演習の目的 → 下に示す障害福祉事業の自己資金についての文章を、「名古屋市の障害福祉サービス指定申請「行政書士犬飼和昭事務所」」を含む語句から書き始め、「メール対応は24時間受け付けております。」まで書いたところで止めて、一字一句違えずに打ち直してください。

読解用抜粋 →
┌──
名古屋市の障害福祉サービス指定申請「行政書士犬飼和昭事務所」

名古屋市の障害福祉サービス事業の指定申請・更新なら「行政書士犬飼和昭事務所」
【対応地域】愛知県、岐阜県、三重県

052-990-6273

電話受付時間 : 平日9:00~19:00 休業日:土日祝(予約により休日対応可)

メール対応は24時間受け付けております。

お問い合わせはこちら

No Title

障害福祉事業の開業|自己資金はいくらあれば安全か?現実的な基準を解説

「自己資金はいくらあれば大丈夫ですか?」

最も多い質問です。

結論から言います。


“融資が通る金額”と“安全に運営できる金額”は違います。


まず前提:開業に必要な総額

事業形態にもよりますが、

  • 物件取得費
  • 内装工事
  • 備品・車両
  • 人件費立ち上がり分
  • 運転資金

総額で 1,000万〜1,800万円 規模になるケースが多いです。


融資審査上の目安

一般的に金融機関が好む自己資金比率は、


総投資額の20%前後

です。

1,500万円なら300万円程度。

これを下回ると、説明力が必要になります。
└──
提供情報 →
┌──
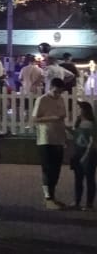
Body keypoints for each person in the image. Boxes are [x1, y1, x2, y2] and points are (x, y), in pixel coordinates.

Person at [32, 78, 68, 209]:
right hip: (46, 139)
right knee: (48, 168)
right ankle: (48, 197)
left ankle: (52, 196)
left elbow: (62, 118)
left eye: (60, 92)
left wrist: (65, 137)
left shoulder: (61, 99)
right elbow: (35, 119)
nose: (57, 94)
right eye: (55, 91)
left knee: (56, 169)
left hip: (58, 138)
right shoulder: (42, 100)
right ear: (50, 87)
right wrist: (52, 118)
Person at [70, 101, 96, 210]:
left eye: (80, 108)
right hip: (78, 153)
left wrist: (85, 156)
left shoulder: (90, 124)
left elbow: (92, 141)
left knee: (89, 178)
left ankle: (88, 203)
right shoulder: (80, 123)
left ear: (85, 111)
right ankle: (78, 201)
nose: (78, 111)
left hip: (88, 154)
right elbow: (76, 136)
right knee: (79, 178)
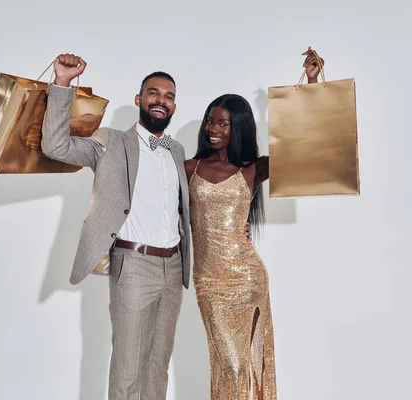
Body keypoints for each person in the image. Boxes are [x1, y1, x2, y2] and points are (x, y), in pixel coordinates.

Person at [41, 54, 251, 400]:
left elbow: (200, 204)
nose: (161, 100)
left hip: (173, 268)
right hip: (133, 265)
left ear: (173, 106)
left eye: (168, 96)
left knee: (157, 367)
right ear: (139, 100)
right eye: (153, 93)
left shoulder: (176, 150)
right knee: (128, 370)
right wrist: (62, 82)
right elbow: (55, 146)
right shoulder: (111, 141)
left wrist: (235, 229)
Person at [184, 47, 324, 399]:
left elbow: (299, 145)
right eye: (210, 120)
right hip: (209, 282)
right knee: (228, 363)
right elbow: (157, 151)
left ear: (239, 127)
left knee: (246, 364)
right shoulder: (190, 167)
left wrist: (310, 83)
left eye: (223, 123)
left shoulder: (251, 169)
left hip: (247, 277)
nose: (213, 128)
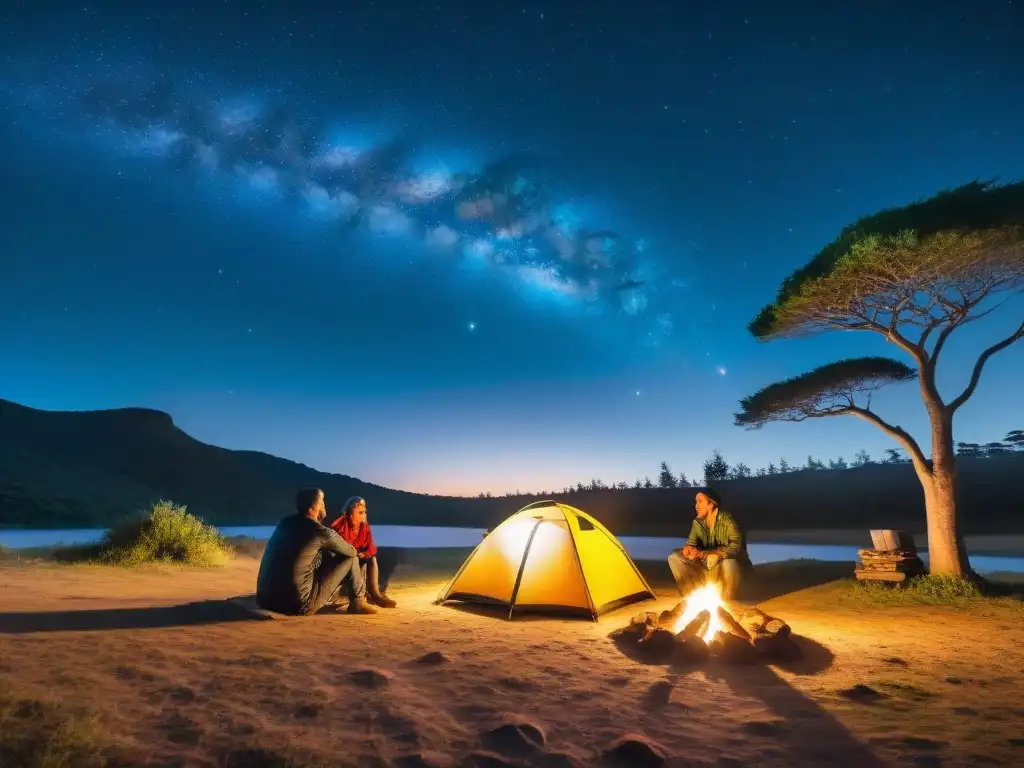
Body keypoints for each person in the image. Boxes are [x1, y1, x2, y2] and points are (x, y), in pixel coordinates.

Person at [256, 488, 377, 615]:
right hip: (299, 605)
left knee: (318, 555)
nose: (324, 506)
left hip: (265, 600)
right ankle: (358, 602)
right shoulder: (320, 531)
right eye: (321, 502)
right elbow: (351, 552)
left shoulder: (284, 524)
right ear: (311, 508)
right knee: (351, 558)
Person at [667, 488, 752, 601]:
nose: (696, 506)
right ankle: (690, 598)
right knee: (674, 558)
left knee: (728, 563)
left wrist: (718, 554)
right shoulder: (697, 523)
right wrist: (689, 549)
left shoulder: (727, 520)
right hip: (706, 563)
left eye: (699, 501)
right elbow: (691, 543)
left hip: (728, 566)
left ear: (711, 505)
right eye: (696, 502)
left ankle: (728, 601)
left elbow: (736, 546)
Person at [330, 496, 397, 608]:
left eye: (364, 511)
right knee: (357, 560)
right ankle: (359, 598)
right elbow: (340, 548)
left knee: (372, 558)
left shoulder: (364, 526)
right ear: (351, 512)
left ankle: (375, 595)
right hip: (343, 560)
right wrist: (356, 554)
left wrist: (364, 554)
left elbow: (372, 548)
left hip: (358, 556)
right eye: (360, 512)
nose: (364, 514)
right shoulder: (340, 526)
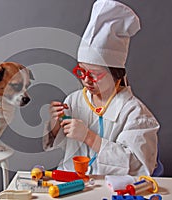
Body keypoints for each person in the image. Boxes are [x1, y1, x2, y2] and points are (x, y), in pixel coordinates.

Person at [43, 0, 162, 176]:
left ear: (116, 74)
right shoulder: (73, 101)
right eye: (81, 72)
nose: (86, 81)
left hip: (109, 187)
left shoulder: (135, 113)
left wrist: (89, 137)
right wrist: (54, 125)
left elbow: (139, 167)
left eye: (95, 74)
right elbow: (53, 146)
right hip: (70, 181)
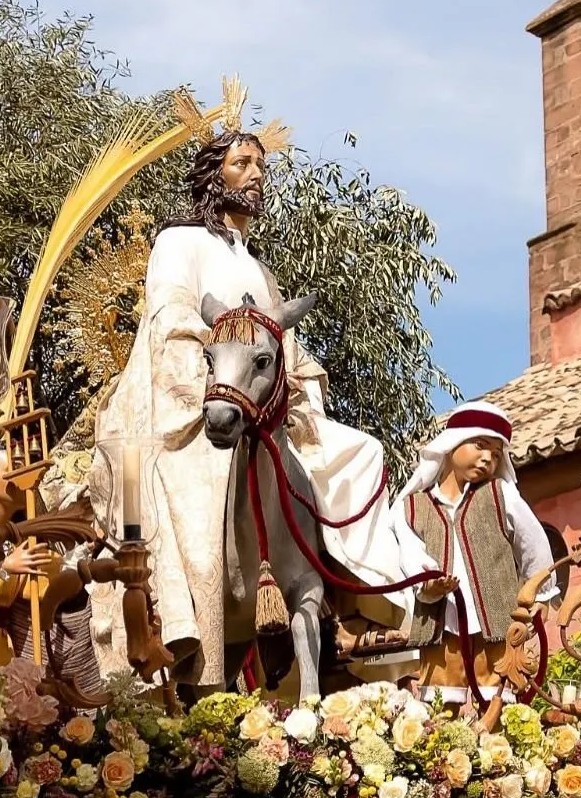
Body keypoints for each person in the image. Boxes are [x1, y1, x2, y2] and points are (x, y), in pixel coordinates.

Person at [91, 100, 404, 689]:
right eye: (243, 163)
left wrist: (301, 383)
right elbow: (167, 320)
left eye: (260, 165)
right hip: (203, 400)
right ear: (215, 175)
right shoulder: (179, 243)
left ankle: (344, 582)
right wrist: (218, 383)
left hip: (264, 402)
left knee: (362, 452)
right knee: (194, 500)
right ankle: (186, 615)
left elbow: (278, 339)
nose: (257, 174)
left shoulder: (259, 268)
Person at [391, 401, 557, 705]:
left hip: (496, 624)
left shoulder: (500, 494)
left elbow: (533, 541)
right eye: (480, 446)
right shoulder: (411, 508)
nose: (487, 459)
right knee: (441, 709)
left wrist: (541, 593)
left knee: (499, 705)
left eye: (495, 455)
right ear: (452, 443)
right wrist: (428, 583)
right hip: (440, 625)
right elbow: (409, 554)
└──
課題の解答 →
名古屋市の障害福祉サービス指定申請「行政書士犬飼和昭事務所」

名古屋市の障害福祉サービス事業の指定申請・更新なら「行政書士犬飼和昭事務所」
【対応地域】愛知県、岐阜県、三重県

052-990-6273

電話受付時間 : 平日9:00~19:00 休業日:土日祝(予約により休日対応可)

メール対応は24時間受け付けております。